Я с изумлением смотрел в огромный колодец, окруженный по стенам полукруглыми местами, на темное дно его, уставленное рядами стульев, среди которых растекались люди. Горел газ, и запах его остался для меня на всю жизнь приятнейшим запахом. На занавесе была написана картина: «Дуб зеленый, златая цепь на дубе том» и «Кот ученый все ходит по цепи кругом», – медведевский занавес. Играл оркестр. Вдруг занавес дрогнул, поднялся, и я сразу обомлел, очарованный. Предо мною ожила какая-то смутно знакомая мне сказка. По комнате, чудесно украшенной, ходили великолепно одетые люди, разговаривая друг с другом как-то особенно красиво. Я не понимал, что они говорят. Я до глубины души был потрясен зрелищем и, не мигая, ни о чем не думая, смотрел на эти чудеса...
Занавес опускался, а я все стоял, очарованный сном наяву, сном, которого я никогда не видал, но всегда ждал его, жду и по сей день.

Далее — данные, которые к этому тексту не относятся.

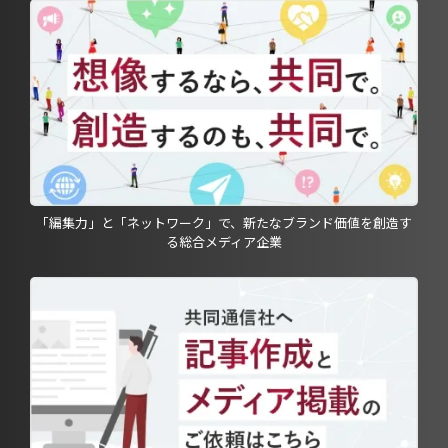
「編集力」と「ネットワーク」で、新たなブランド価値を創造す
る総合メディア企業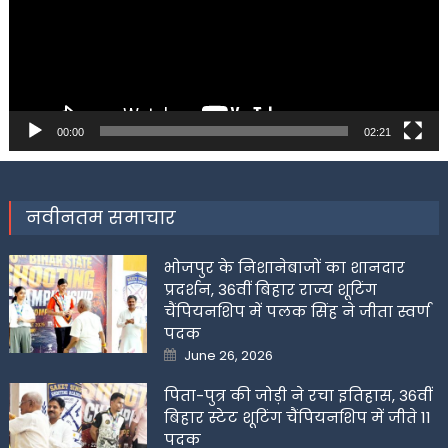
00:00
02:21
नवीनतम समाचार
भोजपुर के निशानेबाजों का शानदार
प्रदर्शन, 36वीं बिहार राज्य शूटिंग
चैंपियनशिप में पलक सिंह ने जीता स्वर्ण
पदक
Posted
June 26, 2026
on
पिता-पुत्र की जोड़ी ने रचा इतिहास, 36वीं
बिहार स्टेट शूटिंग चैंपियनशिप में जीते 11
पदक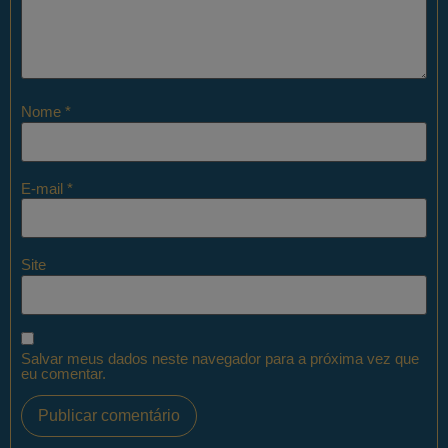
Nome
*
E-mail
*
Site
Salvar meus dados neste navegador para a próxima vez que
eu comentar.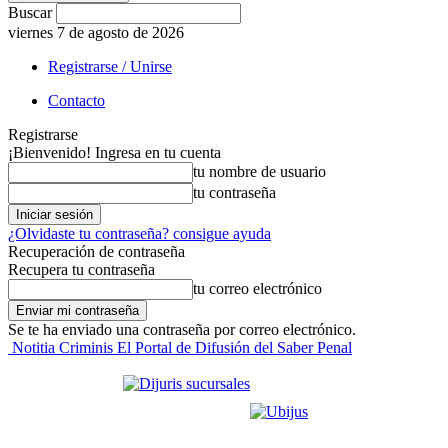
Buscar
viernes 7 de agosto de 2026
Registrarse / Unirse
Contacto
Registrarse
¡Bienvenido! Ingresa en tu cuenta
tu nombre de usuario
tu contraseña
¿Olvidaste tu contraseña? consigue ayuda
Recuperación de contraseña
Recupera tu contraseña
tu correo electrónico
Se te ha enviado una contraseña por correo electrónico.
Notitia Criminis El Portal de Difusión del Saber Penal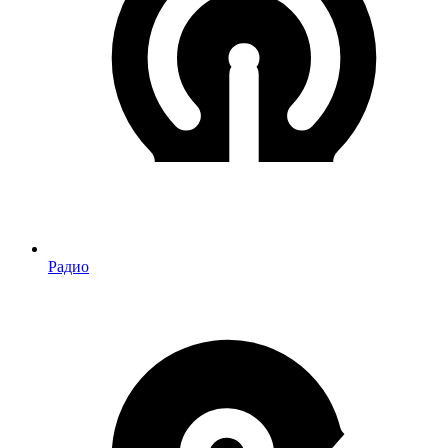
Радио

Люди кричали, толкали меня, уходили и снова возвращались, а я все стоял. И когда спектакль кончился, стали гасить огонь, мне стало грустно. Не верилось, что эта жизнь прекратилась. У меня затекли руки и ноги. Помню, что я шатался, когда вышел на улицу.
Я понял, что театр – это несравнимо интереснее балагана Яшки Мамонова. Было странно видеть, что на улице день и бронзовый Державин освещен заходящим солнцем. Я снова воротился в театр и купил билет на вечернее представление.
– Ну, – сказал мне отец, – теперь ты грамотный! Надо работать. Ты вот по театрам шляешься, книжки читаешь да песни поешь! Это надобно бросить…
Пьяный, он подзывал меня к себе, долбил череп мой согнутым пальцем и все внушал:
– В двор-рники!
И, наконец, он объявил мне:
– Я тебя пристроил в ссудную кассу Печенкина! Сначала без жалованья, а после получишь, что дадут.
И вот я сижу за конторкой ссудной кассы, сижу с девяти часов до четырех. Приносят разные невеселые люди кольца, шубы, ложки, часы, пиджаки, иконы; оценщик оценивает все это в одну сумму, назначает к выдаче другую; происходят споры, торг, кто-то ругается, кто-то плачет, умоляя прибавить, ссылаясь на болезнь матери, смерть сына, а я пишу квитанции, думаю о театре. Прослужив два месяца бесплатно, я стал получать жалованье по 8 рублей в месяц. Служба была глубоко противна мне, но я гордился тем, что зарабатываю и помогаю матери жить.
…Позже отец устроил меня писцом в уездную земскую управу, и теперь я ходил на службу вместе с ним. Мы переписывали какие-то огромные доклады с кучей цифр и часто, оставаясь работать до поздней ночи, спали на столах канцелярии.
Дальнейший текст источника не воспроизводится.